Task requirements: Do any lines in the data below contain "Özcan"? If so, copy every one of them.

** Opening Given entries block **

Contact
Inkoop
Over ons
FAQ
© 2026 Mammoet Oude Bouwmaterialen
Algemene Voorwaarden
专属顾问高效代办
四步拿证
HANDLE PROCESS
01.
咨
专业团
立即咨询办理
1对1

** Closing Given entries block **
** Opening Given entries block **

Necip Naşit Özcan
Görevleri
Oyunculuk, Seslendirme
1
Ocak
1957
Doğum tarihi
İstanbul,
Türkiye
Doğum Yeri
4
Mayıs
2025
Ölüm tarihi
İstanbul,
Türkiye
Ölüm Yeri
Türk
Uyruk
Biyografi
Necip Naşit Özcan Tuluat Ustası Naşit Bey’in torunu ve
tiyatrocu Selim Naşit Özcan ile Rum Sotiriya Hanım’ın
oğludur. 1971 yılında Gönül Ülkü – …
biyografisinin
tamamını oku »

** Closing Given entries block **

Task output:
Necip Naşit Özcan
Necip Naşit Özcan Tuluat Ustası Naşit Bey’in torunu ve
tiyatrocu Selim Naşit Özcan ile Rum Sotiriya Hanım’ın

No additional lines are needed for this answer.